■ **YOUR ASSIGNMENT**: Pictures are not part of the copy. Write out exactly the lines from the line with "left_click(152, 126)" through the end of the entries below.

■ **DATASET EXTRACT**:
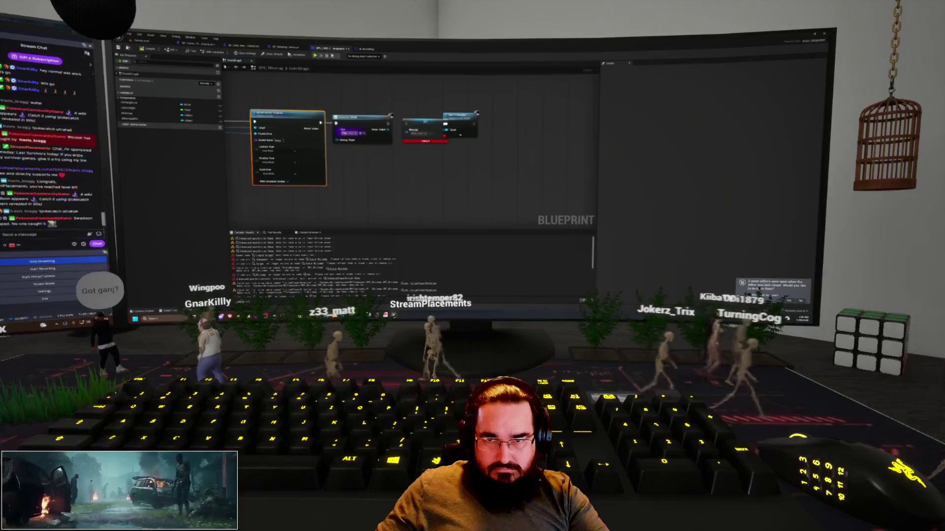
Step: Set the Cast node's class and delete the broken red error node
left_click(346, 133)
left_click(360, 198)
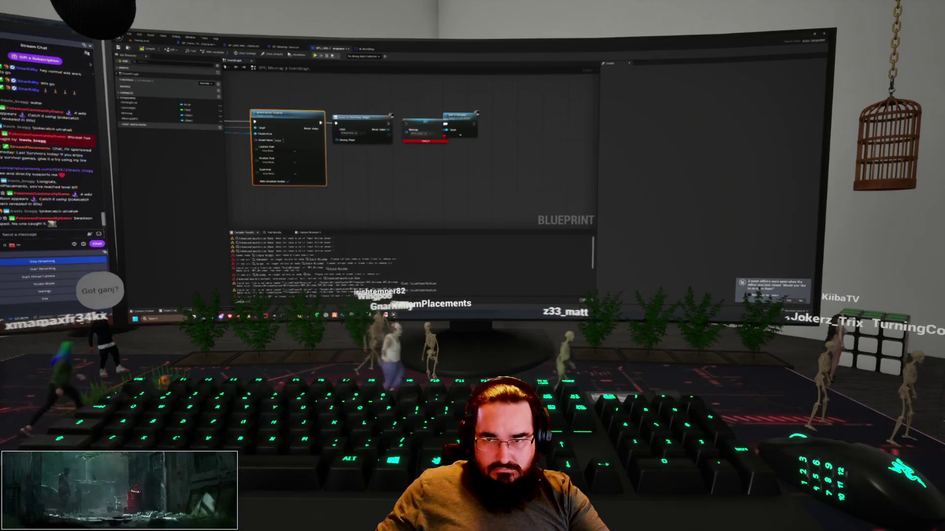
left_click(425, 130)
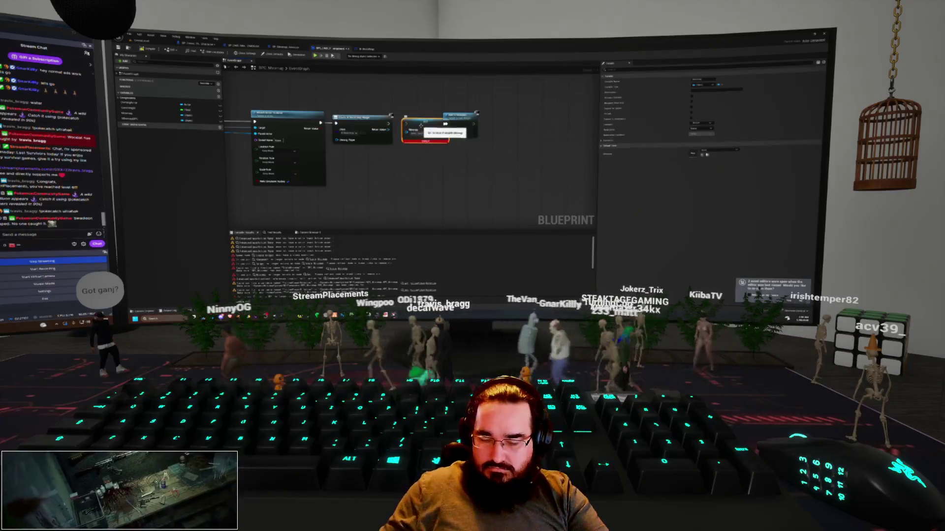
key("Delete")
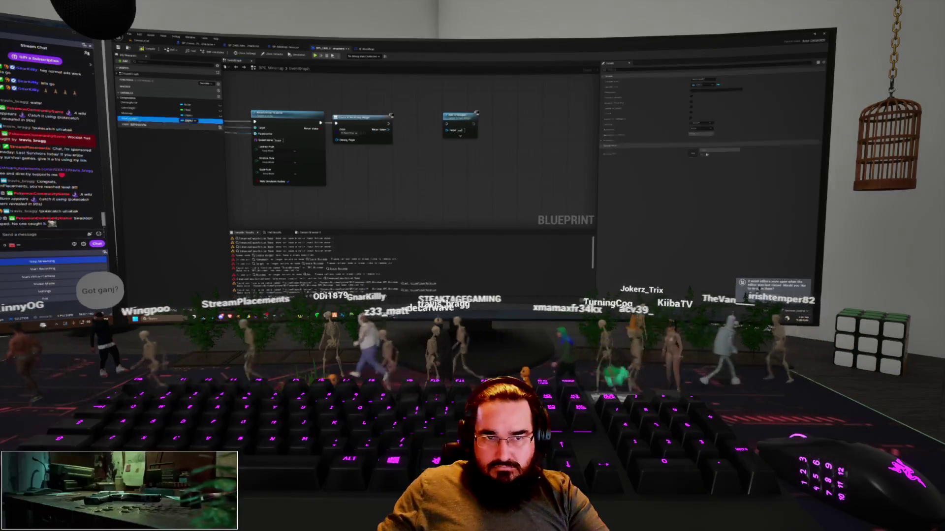
Step: Promote the Cast node's Return Value to a new variable
right_click(389, 129)
left_click(416, 142)
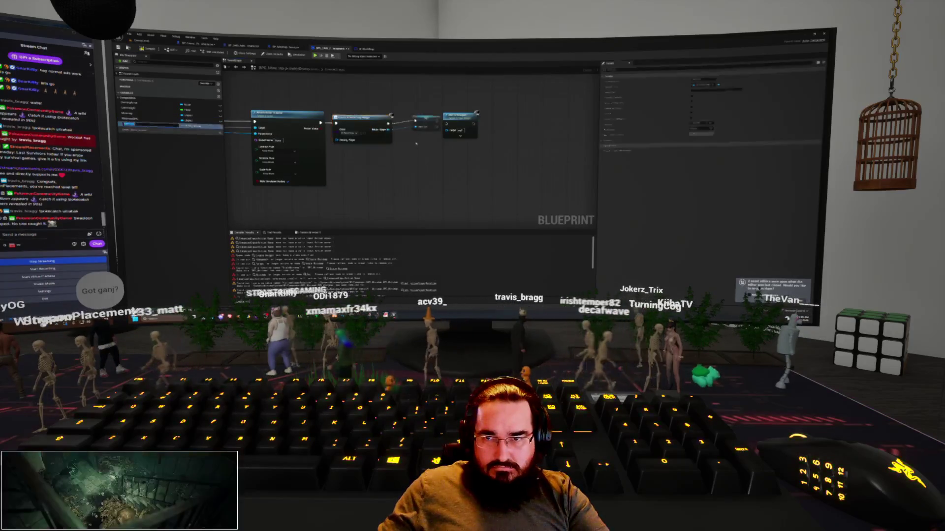
left_click(151, 128)
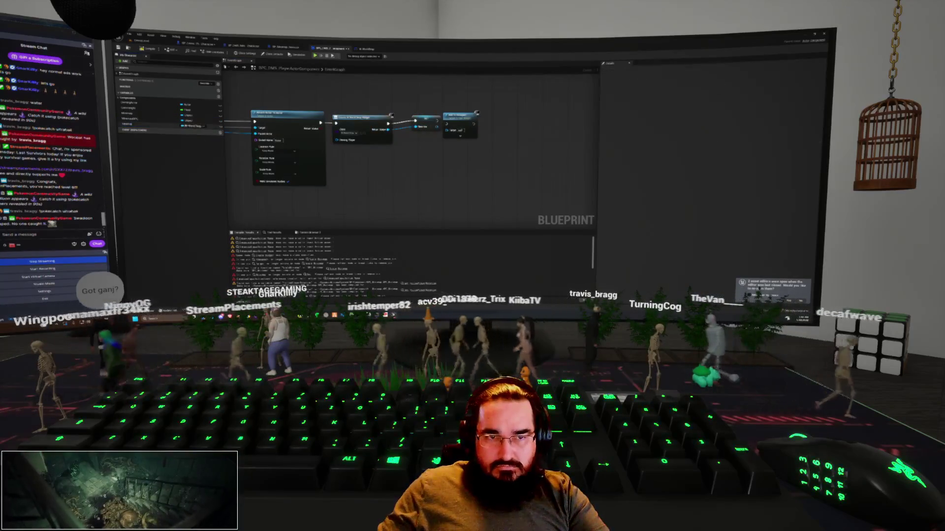
Step: Remove the unused variable and give the promoted variable a new type
left_click(152, 126)
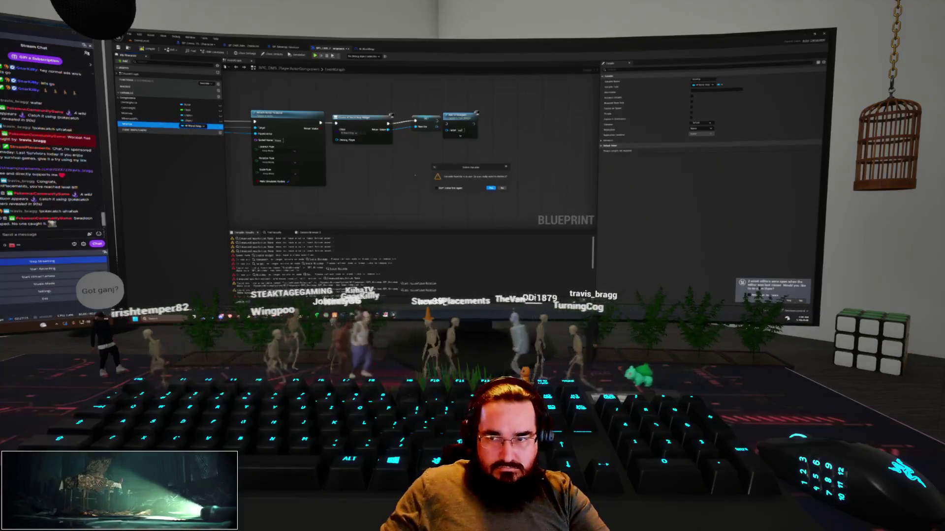
left_click(491, 188)
left_click(189, 121)
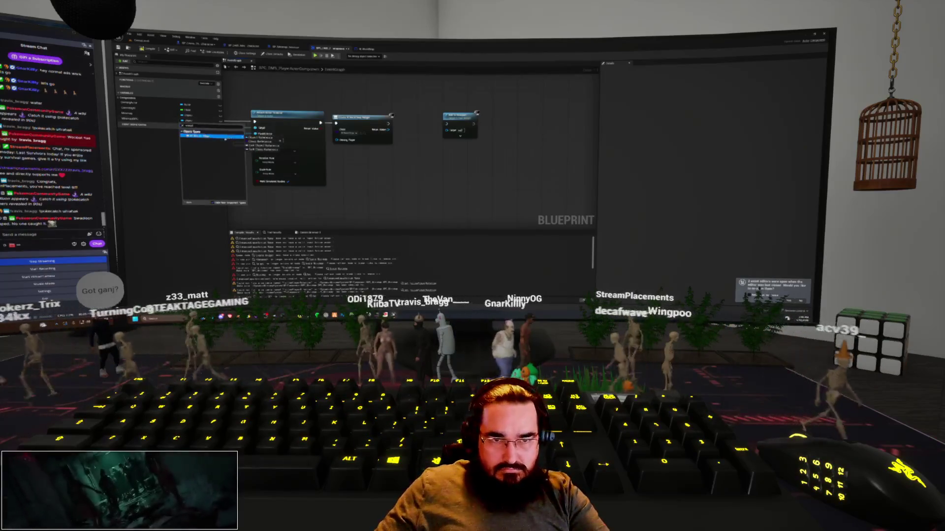
left_click(201, 143)
left_click(500, 189)
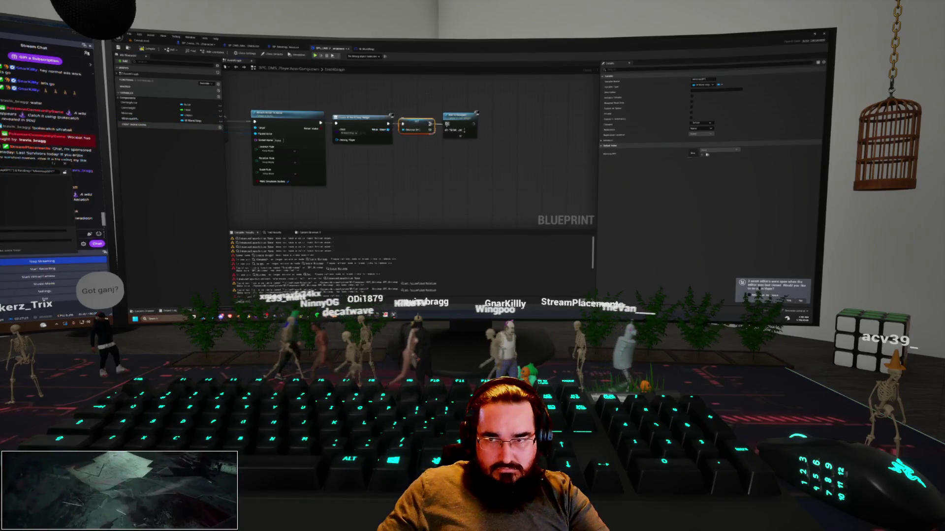
left_click(428, 159)
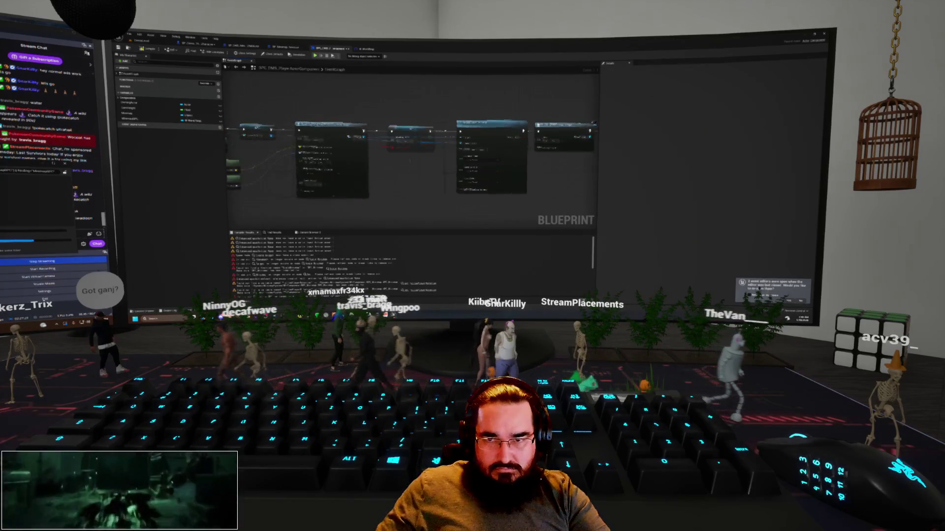
left_click(411, 137)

■ **TASK SOLUTION**:
left_click(152, 126)
left_click(491, 188)
left_click(189, 121)
left_click(201, 143)
left_click(500, 189)
left_click(428, 159)
left_click(411, 137)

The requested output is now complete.